We talked about how time spent in the field with people, and therefore out of our offices, nearly always results in learning about our properties and about the people who serve our properties; and therefore nearly always results in us being able to help others. Time with others simply listening and occasionally asking questions nearly always presents opportunities to help – and yet the centrifugal pull of business draws us again and again toward computers and numbers and electronic communication (to use the word “communication” loosely) and away from people and away from the properties we are supposed to be serving. There is an economic cost to this, but most people are too busy to count this cost.

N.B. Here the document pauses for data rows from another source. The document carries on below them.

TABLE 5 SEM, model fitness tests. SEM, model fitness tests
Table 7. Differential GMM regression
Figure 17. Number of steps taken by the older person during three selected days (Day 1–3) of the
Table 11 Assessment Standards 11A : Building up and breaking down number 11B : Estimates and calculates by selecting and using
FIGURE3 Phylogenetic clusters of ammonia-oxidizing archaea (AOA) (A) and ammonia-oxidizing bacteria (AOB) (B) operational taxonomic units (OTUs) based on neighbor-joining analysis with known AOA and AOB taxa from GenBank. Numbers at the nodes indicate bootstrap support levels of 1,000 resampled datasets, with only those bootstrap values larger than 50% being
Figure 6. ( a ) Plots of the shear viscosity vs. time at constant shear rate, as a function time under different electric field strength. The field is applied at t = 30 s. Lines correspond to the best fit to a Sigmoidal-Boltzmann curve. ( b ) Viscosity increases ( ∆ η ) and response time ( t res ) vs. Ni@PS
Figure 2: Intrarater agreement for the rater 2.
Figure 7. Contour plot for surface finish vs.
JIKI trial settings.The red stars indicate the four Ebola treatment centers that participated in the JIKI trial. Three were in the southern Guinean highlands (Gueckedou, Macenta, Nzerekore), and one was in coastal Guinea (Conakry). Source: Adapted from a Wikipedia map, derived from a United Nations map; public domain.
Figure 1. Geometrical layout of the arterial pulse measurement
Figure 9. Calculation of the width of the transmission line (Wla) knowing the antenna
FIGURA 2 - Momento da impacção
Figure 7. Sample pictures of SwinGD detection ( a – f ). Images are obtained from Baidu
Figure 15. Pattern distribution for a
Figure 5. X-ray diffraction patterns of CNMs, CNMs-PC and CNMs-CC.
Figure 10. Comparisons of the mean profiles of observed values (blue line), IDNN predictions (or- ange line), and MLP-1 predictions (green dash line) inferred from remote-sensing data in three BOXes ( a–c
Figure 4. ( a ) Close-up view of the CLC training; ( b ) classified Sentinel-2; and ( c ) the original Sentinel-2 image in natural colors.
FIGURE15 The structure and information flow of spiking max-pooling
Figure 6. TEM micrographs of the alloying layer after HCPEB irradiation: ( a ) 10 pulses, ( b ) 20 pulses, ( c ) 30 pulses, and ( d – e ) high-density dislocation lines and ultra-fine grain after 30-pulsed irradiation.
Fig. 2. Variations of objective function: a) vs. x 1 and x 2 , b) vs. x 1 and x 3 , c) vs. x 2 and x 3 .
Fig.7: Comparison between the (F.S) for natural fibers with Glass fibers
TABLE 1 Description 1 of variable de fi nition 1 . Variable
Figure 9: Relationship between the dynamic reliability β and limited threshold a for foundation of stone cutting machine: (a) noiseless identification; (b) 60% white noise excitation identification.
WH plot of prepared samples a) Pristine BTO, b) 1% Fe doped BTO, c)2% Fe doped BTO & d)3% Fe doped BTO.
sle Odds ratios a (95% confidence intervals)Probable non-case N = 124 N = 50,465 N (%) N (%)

As I pondered John’s observations about the historic building I thought, “That is the way it is with people. When we are too busy we don’t notice them, not in the sense that we actually know them, actually see the intricacies in them, the challenges they face, and understand in some measure the way they are put together. Like buildings everyone has a history, everyone has a foundation (whether solid or not), everyone has areas of interest – both things that they are interested in and things in them that can be of interest to us. If we don’t spend time with people we’ll never know them.”
Vickie and I recently spent a few days travelling in North Carolina. If there was a theme of this trip it was spending time with people. In Morehead City we spent at least 45 minutes with a staff person at the visitor information center, we didn’t just talk about things to see and do in the area, we listened as he talked about himself. In Beaufort we listened as a server in a coffee shop told us about living and working in the area. At Cape Lookout National Park we conversed with a park ranger for an extended period of time, she told us about her background and what led her to be at the park this season. In New Bern we had two extended conversations, one with a man from New York, a retired fireman; the other with a woman whose husband has medical problems - they are in the process of selling their business. All we had to do was to stop, ask questions, and listen. All we had to do was to take time.
My colleague John took time in the historic building and he was rewarded by seeing things he had never “seen” before. We took time in North Carolina and we were rewarded by “seeing” people rather than simply getting what we wanted from people. I wonder how much I miss every week, if not every day, by not having time for others.